>>
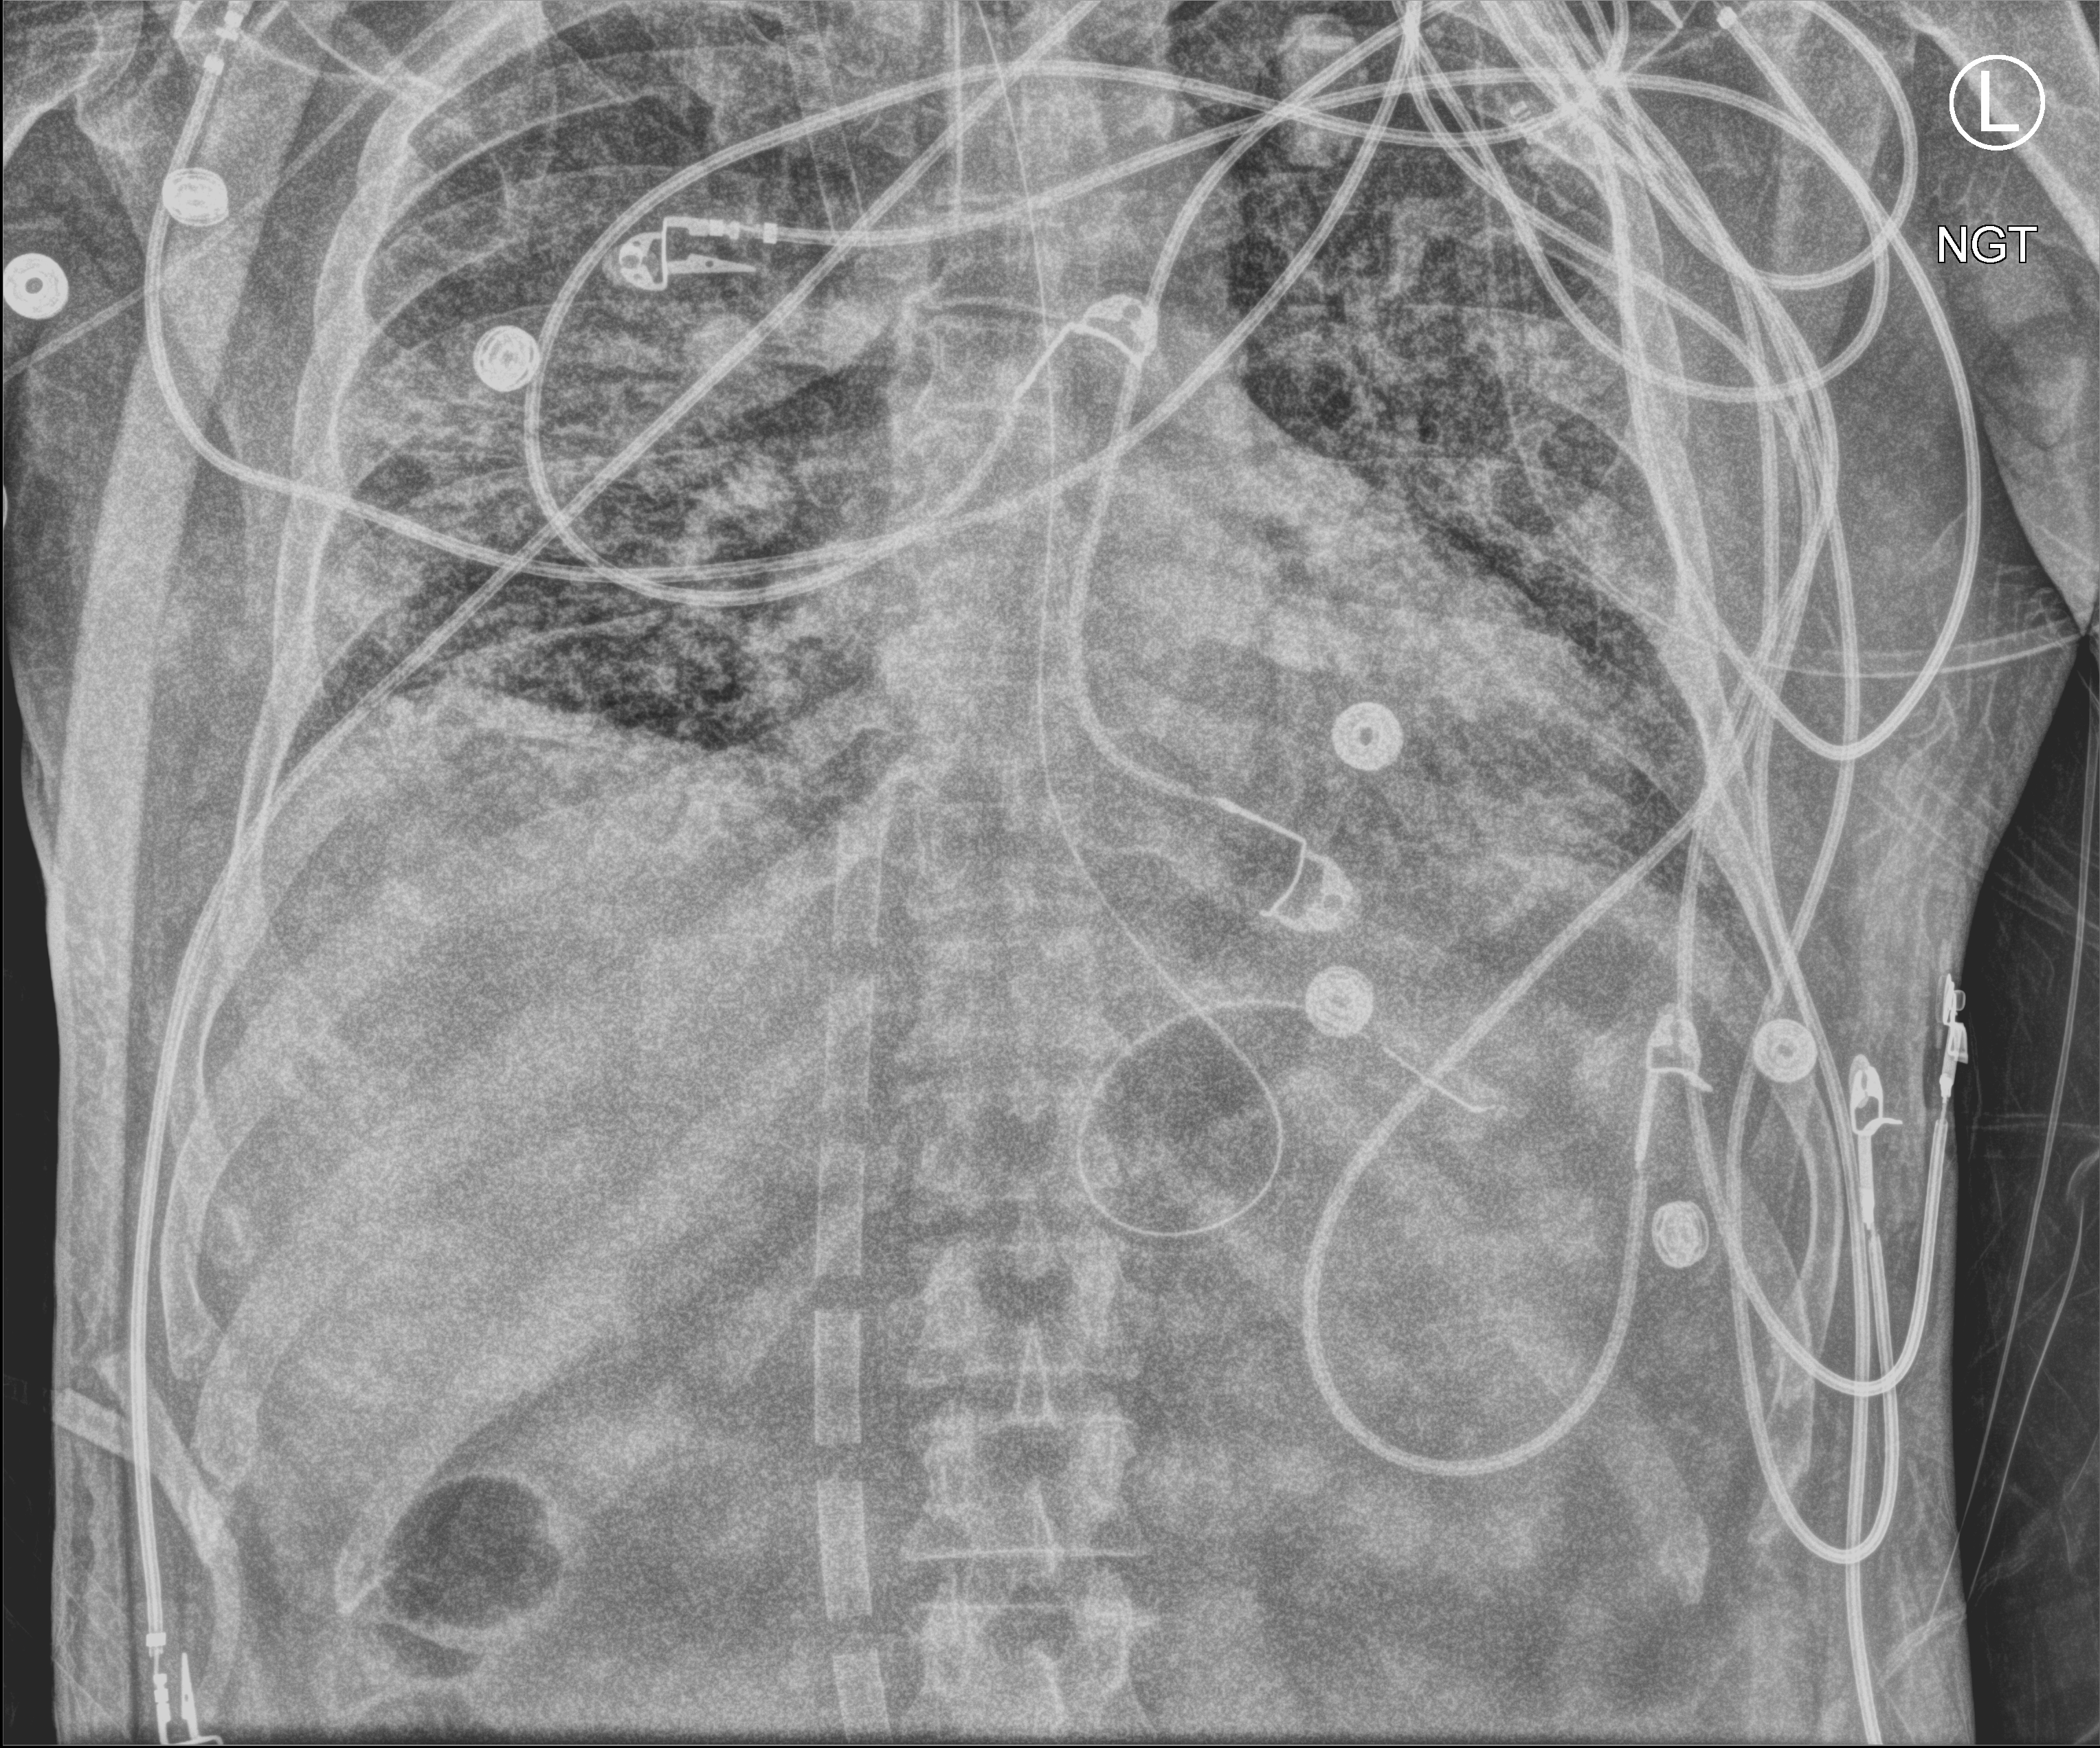
Chest X-ray (portable); anteroposterior (AP) projection. Patient hospitalised with COVID-19; male, aged 18–59 years.
Hospital-stay facts (about this admission, not read from this image; timing relative to this image not recorded):
- chronic kidney disease (admission record): no
- admitted to intensive care during this hospital stay: yes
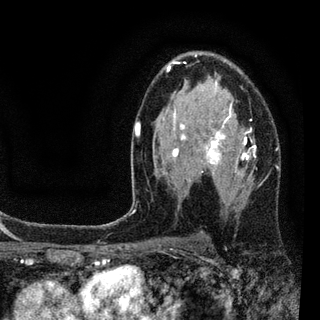
Breast MRI (dynamic contrast-enhanced), one axial slice. Slice 55 of 94 in the series (ordered by position). Cropped to one breast. Dynamic contrast-enhanced series, time point 2 of 7 at this slice position (early post-contrast). 3 T. TE 2.2 ms, TR 5.5 ms. 2 mm slice thickness. 320 × 320 image matrix, field of view 187 × 187 mm. Female patient.
Outlined on this slice (semi-automatic segmentation, software-assisted and operator-edited):
- enhancing-tissue mask used for the functional tumour volume (all voxels passing the contrast-enhancement thresholds inside the analysis volume; usually the tumour): bounding box <133,54,277,204> (left, top, right, bottom; pixels)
<<
→ **WORK TO BE COMPLETED**:
Restate every line above word for word. Do not carry over the images.

→ **OUTPUT FOR THIS TASK**:
Chest X-ray (portable); anteroposterior (AP) projection. Patient hospitalised with COVID-19; male, aged 18–59 years.
Hospital-stay facts (about this admission, not read from this image; timing relative to this image not recorded):
- chronic kidney disease (admission record): no
- admitted to intensive care during this hospital stay: yes
Breast MRI (dynamic contrast-enhanced), one axial slice. Slice 55 of 94 in the series (ordered by position). Cropped to one breast. Dynamic contrast-enhanced series, time point 2 of 7 at this slice position (early post-contrast). 3 T. TE 2.2 ms, TR 5.5 ms. 2 mm slice thickness. 320 × 320 image matrix, field of view 187 × 187 mm. Female patient.
Outlined on this slice (semi-automatic segmentation, software-assisted and operator-edited):
- enhancing-tissue mask used for the functional tumour volume (all voxels passing the contrast-enhancement thresholds inside the analysis volume; usually the tumour): bounding box <133,54,277,204> (left, top, right, bottom; pixels)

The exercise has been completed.